Weaknesses and Risks
- Feature Rollout Fragmentation: Many headline enhancements still require Copilot+ PCs and even specific processors (for now, mainly Snapdragon). This creates a two-tier Windows experience that may frustrate early-adopting Intel and AMD users.
- Opaque AI Execution: While Microsoft claims that most AI processing for Settings and Recall happens locally, external audits and in-depth documentation are limited. Tech-savvy users will want to verify precisely how, where, and for how long sensitive data is handled—even if official statements offer reassurance.
- Complexity and Discoverability: Every new integrated feature risks adding “option fatigue” for less experienced users. While agentic search helps, the depth and width of Settings (even unified) remains daunting for the average person.
What’s Next?
Cumulatively, 24H2 cements Windows 11 as a dynamic, adaptable platform—constantly expanding its AI, accessibility, security, and system healing toolkits. Microsoft’s approach is increasingly modular—a mix of cloud assistance, edge AI, and responsive feedback loops. For users, the reward is a more comforting, robust environment; for IT admins, better policy levers and recovery tools; for skeptics, new reasons to reconsider the sheer flexibility of Windows as an everyday workspace.Yet the coming months will tell whether these investments translate to a genuinely smoother user experience—or further complexity masked by iterative design.
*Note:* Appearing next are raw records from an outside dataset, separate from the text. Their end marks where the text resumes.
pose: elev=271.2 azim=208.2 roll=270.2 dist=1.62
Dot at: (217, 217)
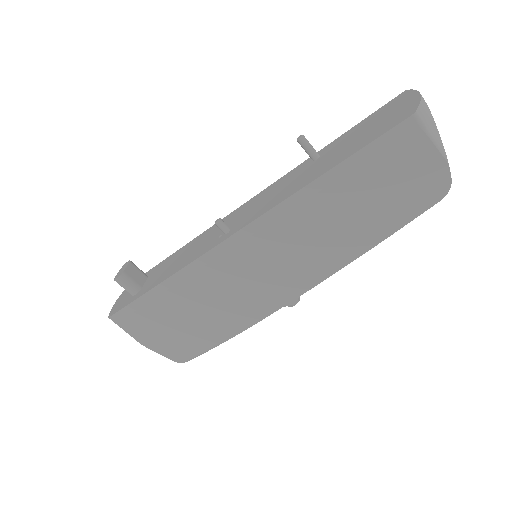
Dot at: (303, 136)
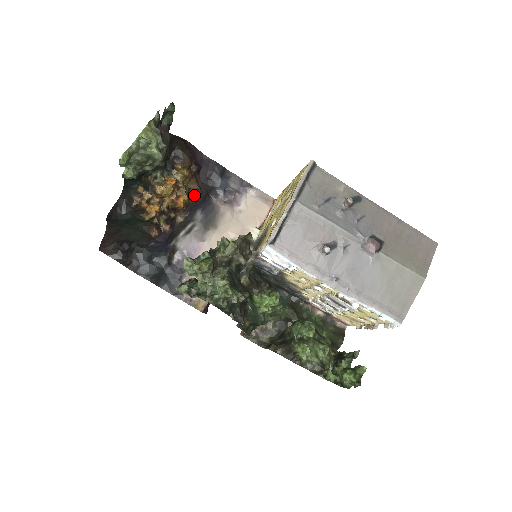
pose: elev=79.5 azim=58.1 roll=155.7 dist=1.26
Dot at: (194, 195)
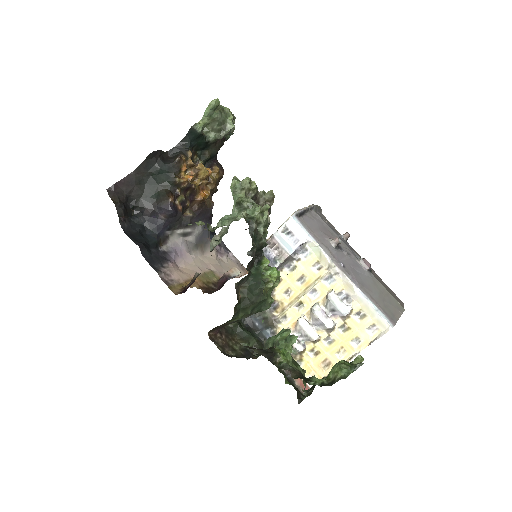
Dot at: (207, 206)
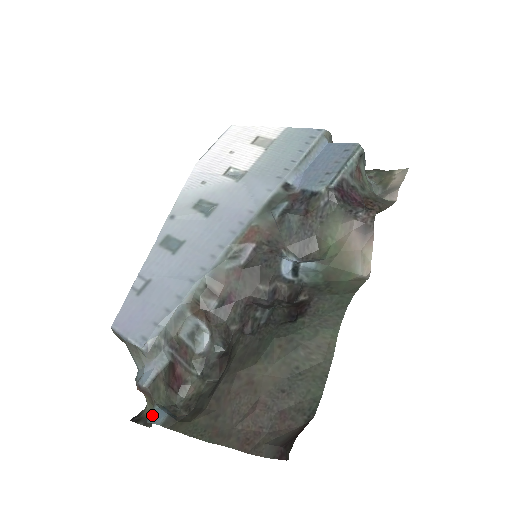
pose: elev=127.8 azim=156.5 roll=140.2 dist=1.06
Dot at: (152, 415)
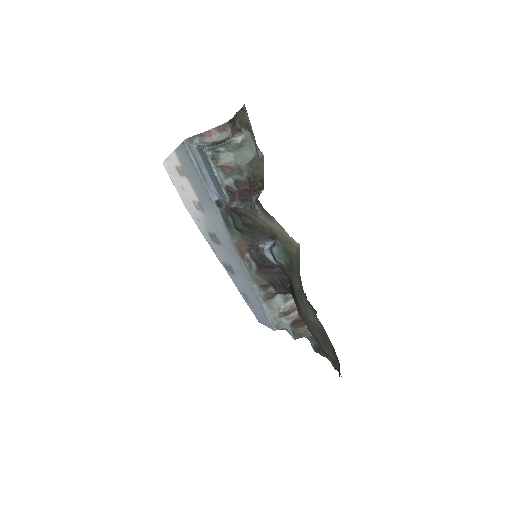
Dot at: (311, 345)
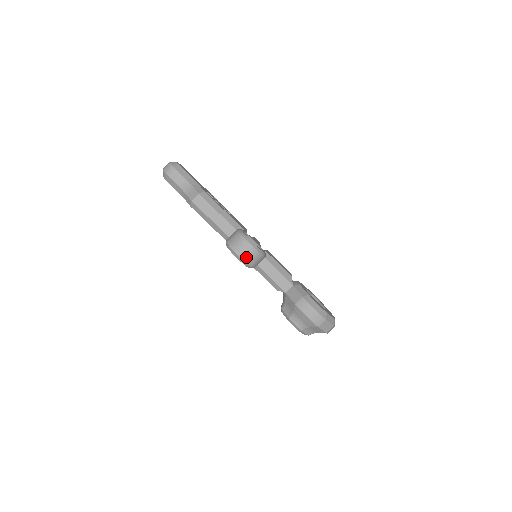
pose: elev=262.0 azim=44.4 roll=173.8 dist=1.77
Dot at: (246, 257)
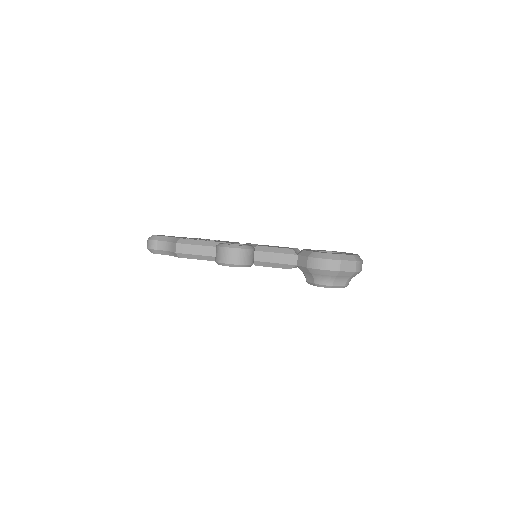
Dot at: (234, 260)
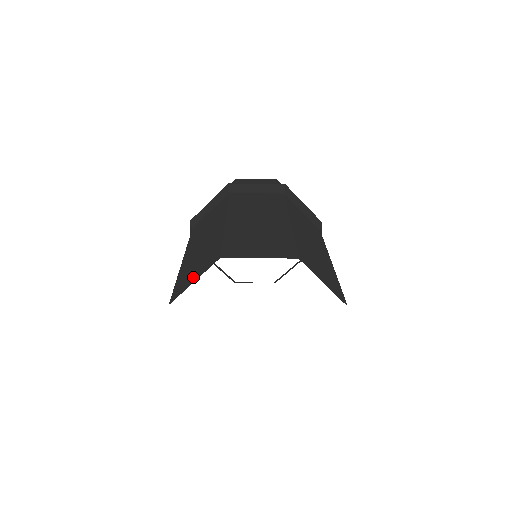
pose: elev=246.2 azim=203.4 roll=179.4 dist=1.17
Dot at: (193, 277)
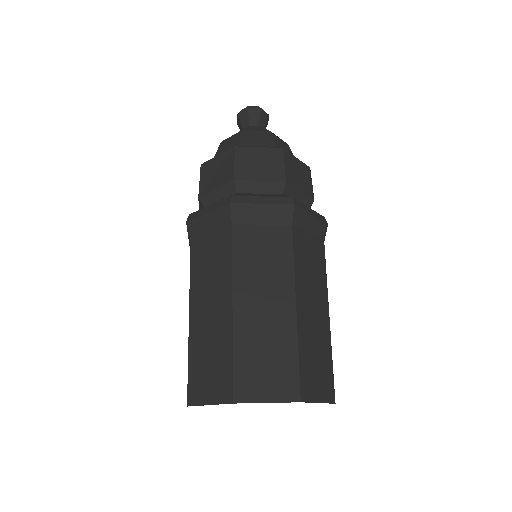
Dot at: occluded
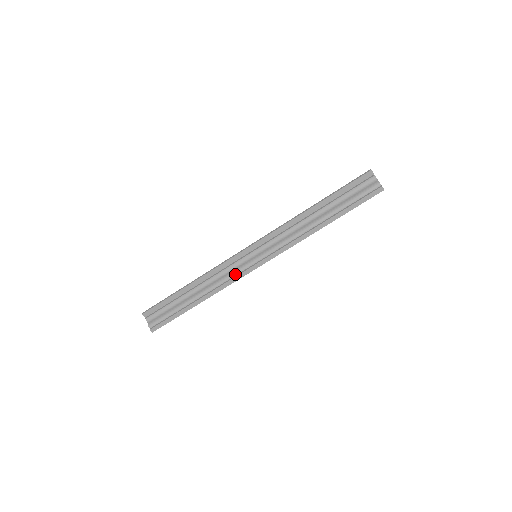
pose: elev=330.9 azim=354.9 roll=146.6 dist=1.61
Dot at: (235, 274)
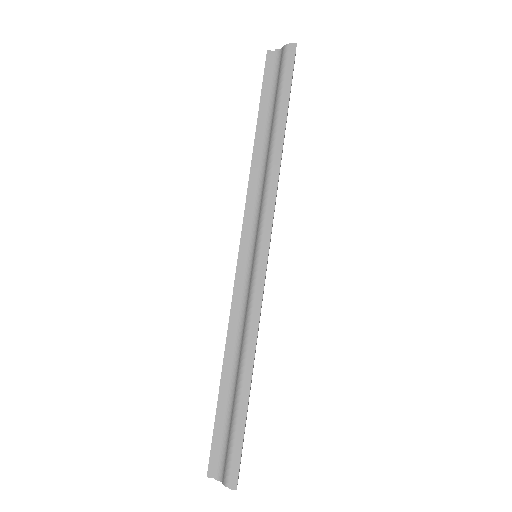
Dot at: (252, 299)
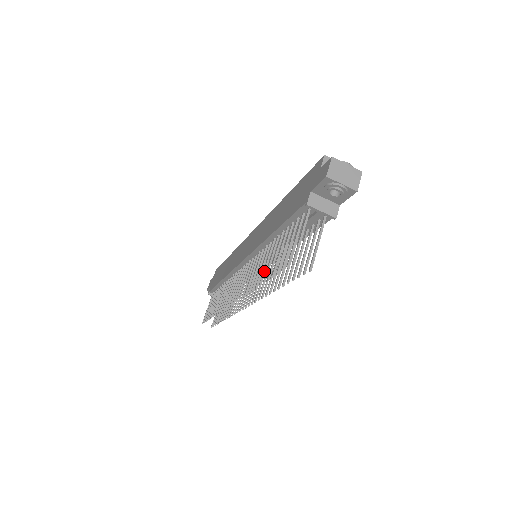
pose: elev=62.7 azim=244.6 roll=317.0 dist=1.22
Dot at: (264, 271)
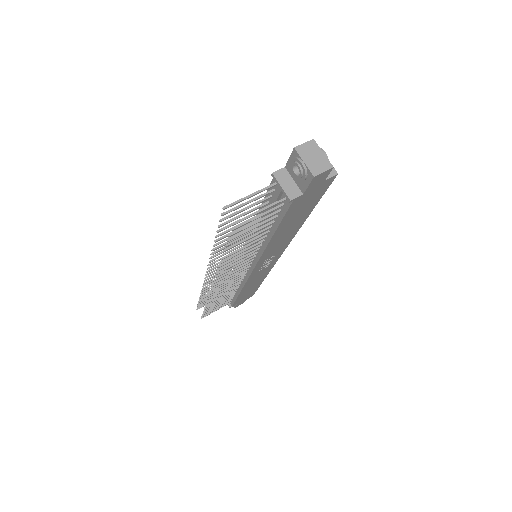
Dot at: (227, 238)
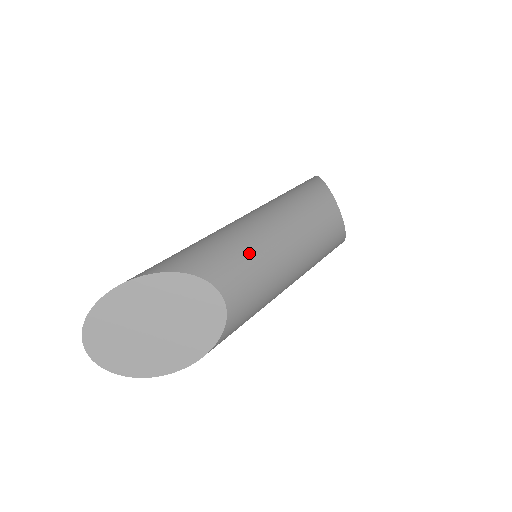
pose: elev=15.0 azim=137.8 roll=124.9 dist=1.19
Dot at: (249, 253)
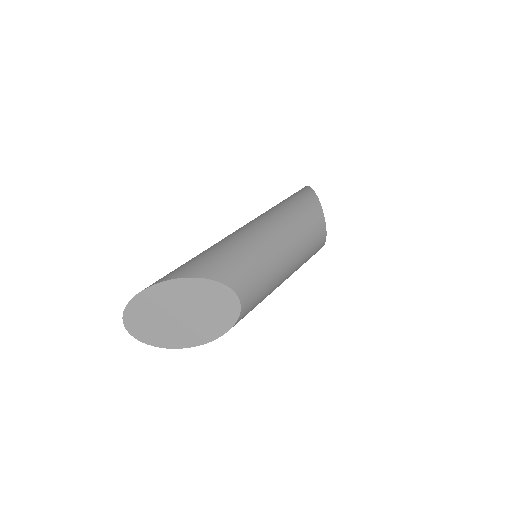
Dot at: (262, 266)
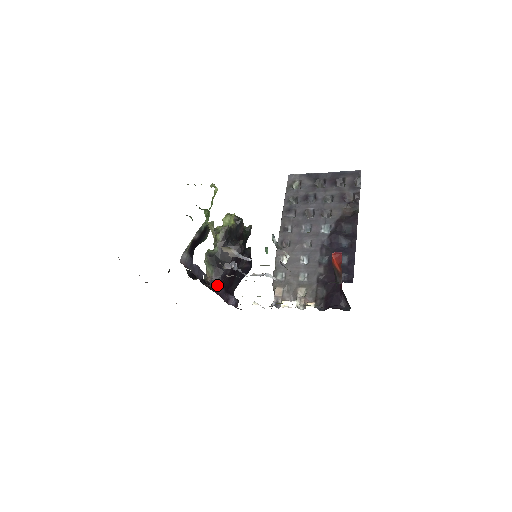
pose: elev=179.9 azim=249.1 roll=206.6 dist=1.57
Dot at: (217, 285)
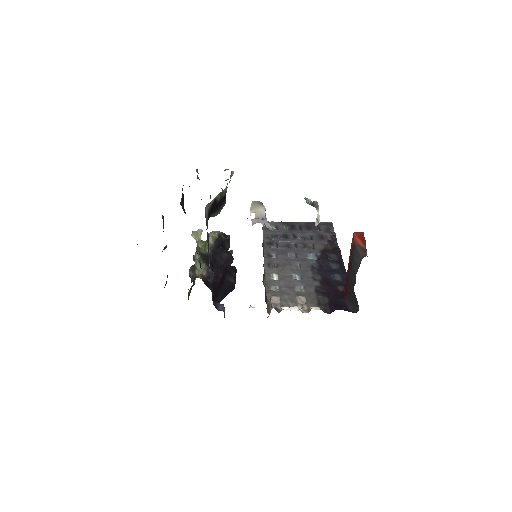
Dot at: (209, 284)
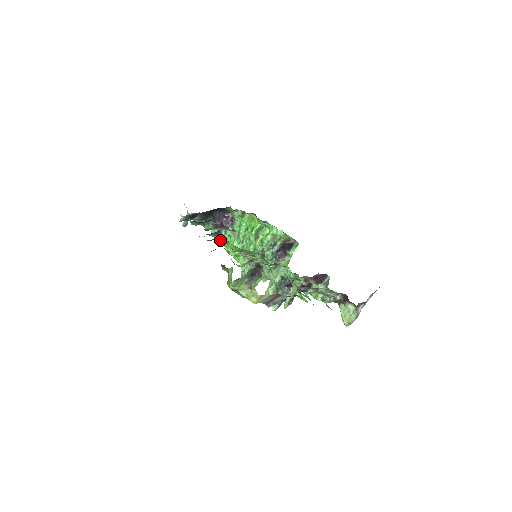
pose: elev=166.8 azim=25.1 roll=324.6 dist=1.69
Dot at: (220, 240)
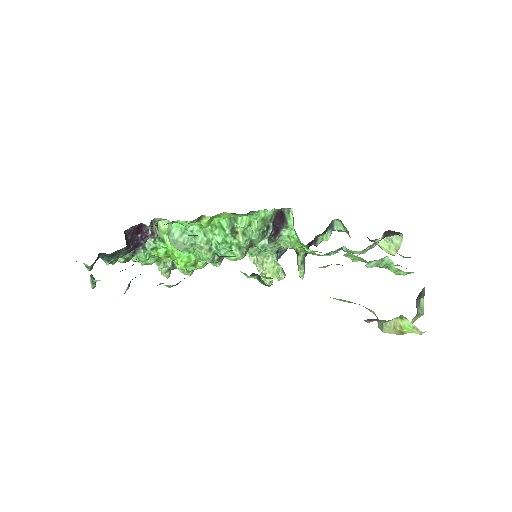
Dot at: occluded
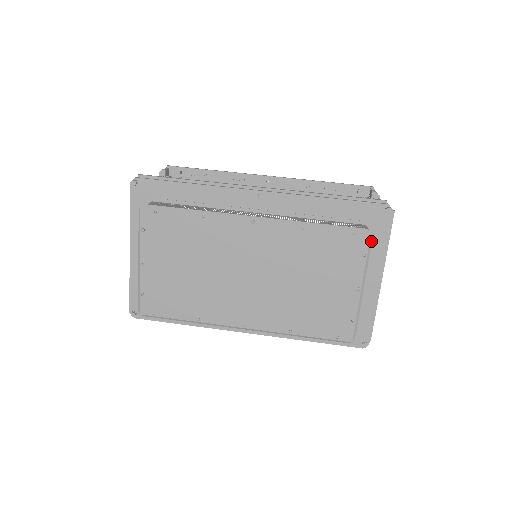
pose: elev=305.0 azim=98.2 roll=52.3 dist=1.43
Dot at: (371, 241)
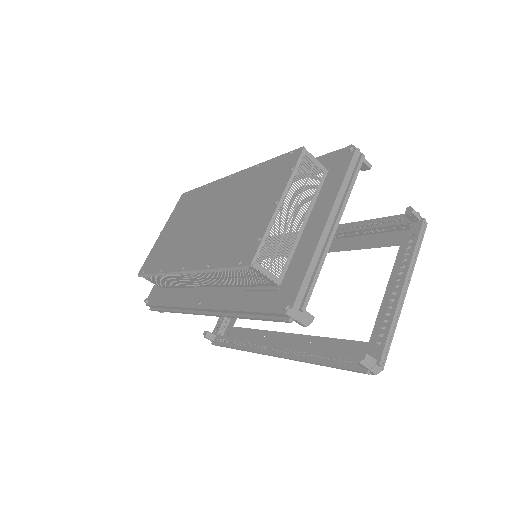
Dot at: (303, 155)
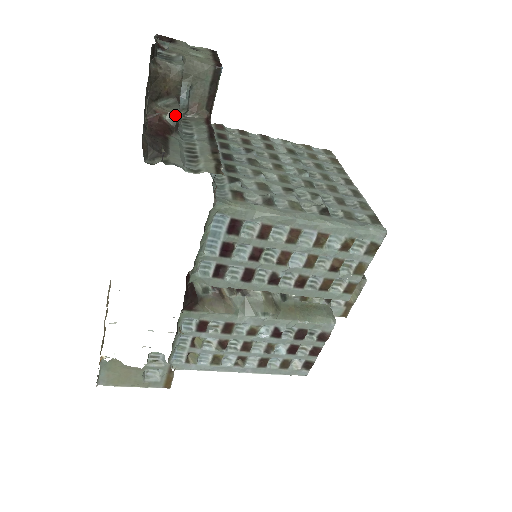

Privacy, transparency, and clear communication remain as important as technical prowess, especially as Windows becomes more than an OS: it’s now a daily, sometimes AI-guided partner.
Overall, Windows 11 24H2 is a confident step forward—one likely to delight tinkerers, reassure IT, and challenge Microsoft to maintain its breakneck pace and focus on quality for the ever-diversifying Windows audience. For full update notes and rollout monitoring, users are encouraged to check both the Microsoft Update Catalog and official Health Dashboard regularly. As ever, backup before major updates, review feature permissions closely, and explore the new Copilot+, Recall, and recovery features hands-on—they’re changing the way the world experiences the PC.